China, India's EV push prompts IEA oil demand review

17 May 2017, Week 19 Issue 565

Plans by China and India to adopt energy policies that will boost the use of electric vehicles (EVs) in the coming years have prompted the Paris-based International Energy Agency (IEA) to announce that it will review its long-term oil demand forecasts.

China is aiming for one-fifth of all car sales to be comprised of vehicles using alternative fuels by 2025, while India is looking at electrifying all new vehicles by 2032.

The IEA said the targets were ambitious and that it would adjust its projections for crude oil demand and EV use for the next issue of its World Energy Outlook 2017, which is due to be published in November. China and India currently consume 11% and 2% of global gasoline demand respectively. The World Energy Outlook 2016 forecast oil demand for vehicle use to rise until 2040.

PTI reported this week that a switch to EVs could save India US$60 billion in gasoline and diesel costs and cut carbon emissions by 1 gigatonne by 2030, based on a report carried out by NITI Aayog and the Rocky Mountain Institute. India would need to sell some 10 million EVs in 2030, as against the approximately 1.3 million EVs on the road globally in 2015. India now has around 5,000 EVs on the road.

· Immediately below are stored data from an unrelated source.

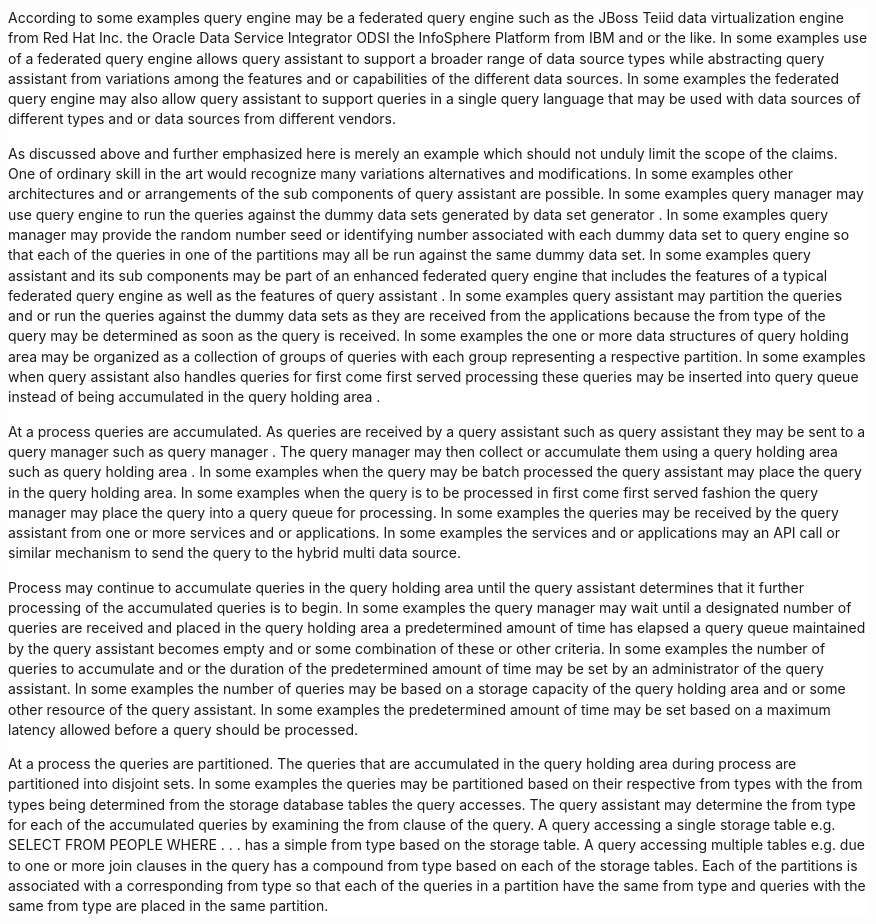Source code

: According to some examples query engine may be a federated query engine such as the JBoss Teiid data virtualization engine from Red Hat Inc. the Oracle Data Service Integrator ODSI the InfoSphere Platform from IBM and or the like. In some examples use of a federated query engine allows query assistant to support a broader range of data source types while abstracting query assistant from variations among the features and or capabilities of the different data sources. In some examples the federated query engine may also allow query assistant to support queries in a single query language that may be used with data sources of different types and or data sources from different vendors.

As discussed above and further emphasized here is merely an example which should not unduly limit the scope of the claims. One of ordinary skill in the art would recognize many variations alternatives and modifications. In some examples other architectures and or arrangements of the sub components of query assistant are possible. In some examples query manager may use query engine to run the queries against the dummy data sets generated by data set generator . In some examples query manager may provide the random number seed or identifying number associated with each dummy data set to query engine so that each of the queries in one of the partitions may all be run against the same dummy data set. In some examples query assistant and its sub components may be part of an enhanced federated query engine that includes the features of a typical federated query engine as well as the features of query assistant . In some examples query assistant may partition the queries and or run the queries against the dummy data sets as they are received from the applications because the from type of the query may be determined as soon as the query is received. In some examples the one or more data structures of query holding area may be organized as a collection of groups of queries with each group representing a respective partition. In some examples when query assistant also handles queries for first come first served processing these queries may be inserted into query queue instead of being accumulated in the query holding area .

At a process queries are accumulated. As queries are received by a query assistant such as query assistant they may be sent to a query manager such as query manager . The query manager may then collect or accumulate them using a query holding area such as query holding area . In some examples when the query may be batch processed the query assistant may place the query in the query holding area. In some examples when the query is to be processed in first come first served fashion the query manager may place the query into a query queue for processing. In some examples the queries may be received by the query assistant from one or more services and or applications. In some examples the services and or applications may an API call or similar mechanism to send the query to the hybrid multi data source.

Process may continue to accumulate queries in the query holding area until the query assistant determines that it further processing of the accumulated queries is to begin. In some examples the query manager may wait until a designated number of queries are received and placed in the query holding area a predetermined amount of time has elapsed a query queue maintained by the query assistant becomes empty and or some combination of these or other criteria. In some examples the number of queries to accumulate and or the duration of the predetermined amount of time may be set by an administrator of the query assistant. In some examples the number of queries may be based on a storage capacity of the query holding area and or some other resource of the query assistant. In some examples the predetermined amount of time may be set based on a maximum latency allowed before a query should be processed.

At a process the queries are partitioned. The queries that are accumulated in the query holding area during process are partitioned into disjoint sets. In some examples the queries may be partitioned based on their respective from types with the from types being determined from the storage database tables the query accesses. The query assistant may determine the from type for each of the accumulated queries by examining the from clause of the query. A query accessing a single storage table e.g. SELECT FROM PEOPLE WHERE . . . has a simple from type based on the storage table. A query accessing multiple tables e.g. due to one or more join clauses in the query has a compound from type based on each of the storage tables. Each of the partitions is associated with a corresponding from type so that each of the queries in a partition have the same from type and queries with the same from type are placed in the same partition.
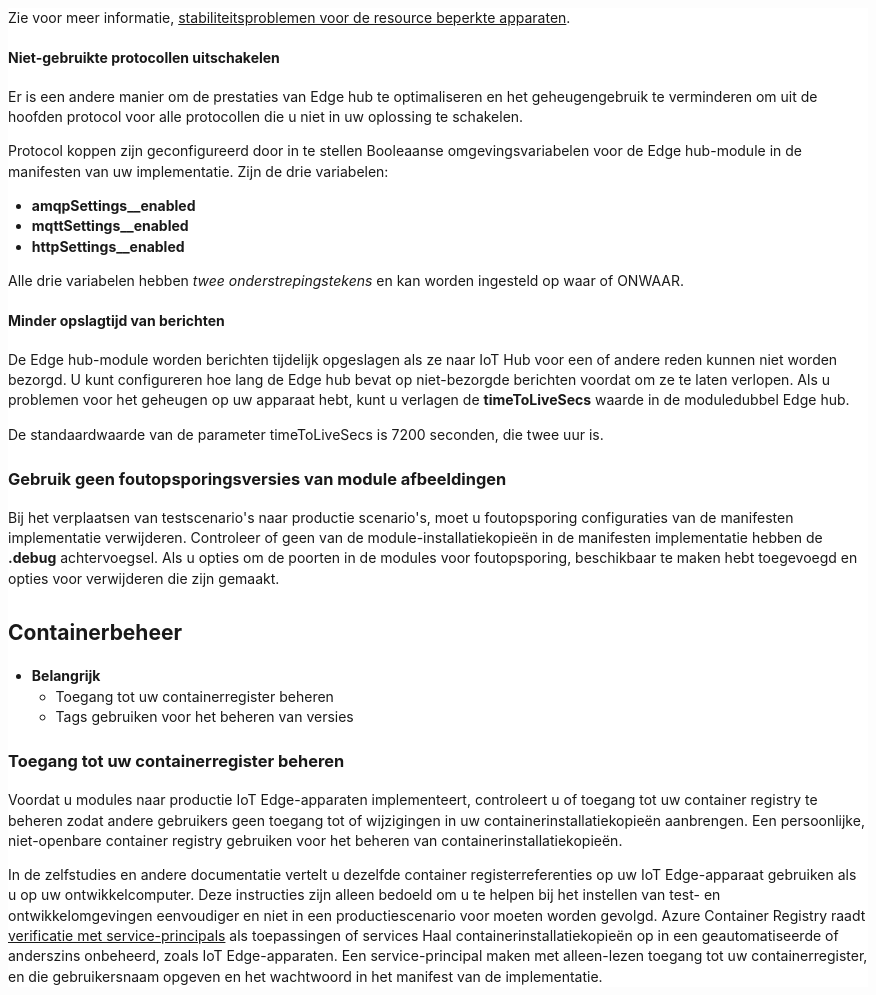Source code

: Zie voor meer informatie, [stabiliteitsproblemen voor de resource beperkte apparaten](troubleshoot.md#stability-issues-on-resource-constrained-devices).

#### <a name="disable-unused-protocols"></a>Niet-gebruikte protocollen uitschakelen

Er is een andere manier om de prestaties van Edge hub te optimaliseren en het geheugengebruik te verminderen om uit de hoofden protocol voor alle protocollen die u niet in uw oplossing te schakelen. 

Protocol koppen zijn geconfigureerd door in te stellen Booleaanse omgevingsvariabelen voor de Edge hub-module in de manifesten van uw implementatie. Zijn de drie variabelen:

* **amqpSettings__enabled**
* **mqttSettings__enabled**
* **httpSettings__enabled**

Alle drie variabelen hebben *twee onderstrepingstekens* en kan worden ingesteld op waar of ONWAAR. 

#### <a name="reduce-storage-time-for-messages"></a>Minder opslagtijd van berichten

De Edge hub-module worden berichten tijdelijk opgeslagen als ze naar IoT Hub voor een of andere reden kunnen niet worden bezorgd. U kunt configureren hoe lang de Edge hub bevat op niet-bezorgde berichten voordat om ze te laten verlopen. Als u problemen voor het geheugen op uw apparaat hebt, kunt u verlagen de **timeToLiveSecs** waarde in de moduledubbel Edge hub. 

De standaardwaarde van de parameter timeToLiveSecs is 7200 seconden, die twee uur is. 

### <a name="do-not-use-debug-versions-of-module-images"></a>Gebruik geen foutopsporingsversies van module afbeeldingen

Bij het verplaatsen van testscenario's naar productie scenario's, moet u foutopsporing configuraties van de manifesten implementatie verwijderen. Controleer of geen van de module-installatiekopieën in de manifesten implementatie hebben de  **\.debug** achtervoegsel. Als u opties om de poorten in de modules voor foutopsporing, beschikbaar te maken hebt toegevoegd en opties voor verwijderen die zijn gemaakt. 

## <a name="container-management"></a>Containerbeheer

* **Belangrijk**
    * Toegang tot uw containerregister beheren
    * Tags gebruiken voor het beheren van versies

### <a name="manage-access-to-your-container-registry"></a>Toegang tot uw containerregister beheren

Voordat u modules naar productie IoT Edge-apparaten implementeert, controleert u of toegang tot uw container registry te beheren zodat andere gebruikers geen toegang tot of wijzigingen in uw containerinstallatiekopieën aanbrengen. Een persoonlijke, niet-openbare container registry gebruiken voor het beheren van containerinstallatiekopieën. 

In de zelfstudies en andere documentatie vertelt u dezelfde container registerreferenties op uw IoT Edge-apparaat gebruiken als u op uw ontwikkelcomputer. Deze instructies zijn alleen bedoeld om u te helpen bij het instellen van test- en ontwikkelomgevingen eenvoudiger en niet in een productiescenario voor moeten worden gevolgd. Azure Container Registry raadt [verificatie met service-principals](../container-registry/container-registry-auth-service-principal.md) als toepassingen of services Haal containerinstallatiekopieën op in een geautomatiseerde of anderszins onbeheerd, zoals IoT Edge-apparaten. Een service-principal maken met alleen-lezen toegang tot uw containerregister, en die gebruikersnaam opgeven en het wachtwoord in het manifest van de implementatie.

“The exact formulation of the target and the extent of its long-term achievement … is a good step that will help India to be among the global leaders in deploying a technology that is crucial to [tempering] increasing oil import needs, local air pollution in cities, and [limiting] CO2 emissions,” the IEA said.

A major shift to EVs is expected to have a big impact on Asia’s gasoline market, and consequential effect on refineries as demand falls. More than a third of the world’s refineries are located in Asia, where demand for products has been driving global oil demand. China trails only the US in oil consumption, while India comes fourth and Japan third.

“The choices made by China and India are obviously most relevant for the possible future peak in passenger car oil demand,” Reuters quoted an IEA spokesman as saying.

CleanTecnica reported last week that China’s Guangzhou Automobile Group (GAC Group) had started building an EV production factory in Guangdong Province. The plant will cost US$700 million to build and have a capacity to produce 200,000 cars per year when it is complete at the end of 2018.